» **PROBLEM TO WORK ON**
Each entry listed below should be reproduced word for word.

::: RECORDS TO PROCESS

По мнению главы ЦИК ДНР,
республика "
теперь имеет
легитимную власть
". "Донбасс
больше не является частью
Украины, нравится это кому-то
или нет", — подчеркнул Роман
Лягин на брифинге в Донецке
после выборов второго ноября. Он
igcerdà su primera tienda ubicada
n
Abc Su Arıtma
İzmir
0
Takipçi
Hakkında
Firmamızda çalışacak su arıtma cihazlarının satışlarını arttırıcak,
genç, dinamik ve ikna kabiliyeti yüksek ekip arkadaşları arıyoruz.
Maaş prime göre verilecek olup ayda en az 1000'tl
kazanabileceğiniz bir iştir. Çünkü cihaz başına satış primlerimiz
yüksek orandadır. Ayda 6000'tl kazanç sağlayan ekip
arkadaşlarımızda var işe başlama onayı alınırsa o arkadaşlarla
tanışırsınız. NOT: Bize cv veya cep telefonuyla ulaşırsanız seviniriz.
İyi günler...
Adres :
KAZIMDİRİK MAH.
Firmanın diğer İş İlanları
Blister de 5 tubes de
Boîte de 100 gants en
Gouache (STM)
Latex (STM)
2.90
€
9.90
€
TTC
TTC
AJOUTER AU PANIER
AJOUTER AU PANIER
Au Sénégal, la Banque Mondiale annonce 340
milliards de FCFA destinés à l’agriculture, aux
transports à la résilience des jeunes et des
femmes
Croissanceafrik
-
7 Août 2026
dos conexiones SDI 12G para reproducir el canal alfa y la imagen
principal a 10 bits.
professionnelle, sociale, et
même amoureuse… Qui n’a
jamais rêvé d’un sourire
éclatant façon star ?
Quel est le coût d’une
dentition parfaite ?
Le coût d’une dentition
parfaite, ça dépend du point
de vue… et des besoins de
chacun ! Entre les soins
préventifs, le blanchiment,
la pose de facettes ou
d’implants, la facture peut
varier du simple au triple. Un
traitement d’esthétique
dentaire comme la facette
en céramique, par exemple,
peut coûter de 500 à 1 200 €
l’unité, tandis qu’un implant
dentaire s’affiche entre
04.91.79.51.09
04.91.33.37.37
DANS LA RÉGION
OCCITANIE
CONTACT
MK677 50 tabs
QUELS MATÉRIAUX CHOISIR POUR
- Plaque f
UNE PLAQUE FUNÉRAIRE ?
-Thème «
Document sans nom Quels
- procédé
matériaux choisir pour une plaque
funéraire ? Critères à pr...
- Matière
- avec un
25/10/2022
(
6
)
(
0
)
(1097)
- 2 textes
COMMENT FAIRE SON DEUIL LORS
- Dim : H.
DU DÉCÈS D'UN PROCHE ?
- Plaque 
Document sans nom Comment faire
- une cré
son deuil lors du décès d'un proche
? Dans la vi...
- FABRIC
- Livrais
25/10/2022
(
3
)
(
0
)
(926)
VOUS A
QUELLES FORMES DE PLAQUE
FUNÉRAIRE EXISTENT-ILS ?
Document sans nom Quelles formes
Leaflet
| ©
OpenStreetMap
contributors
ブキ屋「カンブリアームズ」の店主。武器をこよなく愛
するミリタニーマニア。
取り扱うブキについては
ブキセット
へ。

::::::

» **OUTPUT OF THE TASK**
По мнению главы ЦИК ДНР,
республика "
теперь имеет
легитимную власть
". "Донбасс
больше не является частью
Украины, нравится это кому-то
или нет", — подчеркнул Роман
Лягин на брифинге в Донецке
после выборов второго ноября. Он
igcerdà su primera tienda ubicada
n
Abc Su Arıtma
İzmir
0
Takipçi
Hakkında
Firmamızda çalışacak su arıtma cihazlarının satışlarını arttırıcak,
genç, dinamik ve ikna kabiliyeti yüksek ekip arkadaşları arıyoruz.
Maaş prime göre verilecek olup ayda en az 1000'tl
kazanabileceğiniz bir iştir. Çünkü cihaz başına satış primlerimiz
yüksek orandadır. Ayda 6000'tl kazanç sağlayan ekip
arkadaşlarımızda var işe başlama onayı alınırsa o arkadaşlarla
tanışırsınız. NOT: Bize cv veya cep telefonuyla ulaşırsanız seviniriz.
İyi günler...
Adres :
KAZIMDİRİK MAH.
Firmanın diğer İş İlanları
Blister de 5 tubes de
Boîte de 100 gants en
Gouache (STM)
Latex (STM)
2.90
€
9.90
€
TTC
TTC
AJOUTER AU PANIER
AJOUTER AU PANIER
Au Sénégal, la Banque Mondiale annonce 340
milliards de FCFA destinés à l’agriculture, aux
transports à la résilience des jeunes et des
femmes
Croissanceafrik
-
7 Août 2026
dos conexiones SDI 12G para reproducir el canal alfa y la imagen
principal a 10 bits.
professionnelle, sociale, et
même amoureuse… Qui n’a
jamais rêvé d’un sourire
éclatant façon star ?
Quel est le coût d’une
dentition parfaite ?
Le coût d’une dentition
parfaite, ça dépend du point
de vue… et des besoins de
chacun ! Entre les soins
préventifs, le blanchiment,
la pose de facettes ou
d’implants, la facture peut
varier du simple au triple. Un
traitement d’esthétique
dentaire comme la facette
en céramique, par exemple,
peut coûter de 500 à 1 200 €
l’unité, tandis qu’un implant
dentaire s’affiche entre
04.91.79.51.09
04.91.33.37.37
DANS LA RÉGION
OCCITANIE
CONTACT
MK677 50 tabs
QUELS MATÉRIAUX CHOISIR POUR
- Plaque f
UNE PLAQUE FUNÉRAIRE ?
-Thème «
Document sans nom Quels
- procédé
matériaux choisir pour une plaque
funéraire ? Critères à pr...
- Matière
- avec un
25/10/2022
(
6
)
(
0
)
(1097)
- 2 textes
COMMENT FAIRE SON DEUIL LORS
- Dim : H.
DU DÉCÈS D'UN PROCHE ?
- Plaque 
Document sans nom Comment faire
- une cré
son deuil lors du décès d'un proche
? Dans la vi...
- FABRIC
- Livrais
25/10/2022
(
3
)
(
0
)
(926)
VOUS A
QUELLES FORMES DE PLAQUE
FUNÉRAIRE EXISTENT-ILS ?
Document sans nom Quelles formes
Leaflet
| ©
OpenStreetMap
contributors
ブキ屋「カンブリアームズ」の店主。武器をこよなく愛
するミリタニーマニア。
取り扱うブキについては
ブキセット
へ。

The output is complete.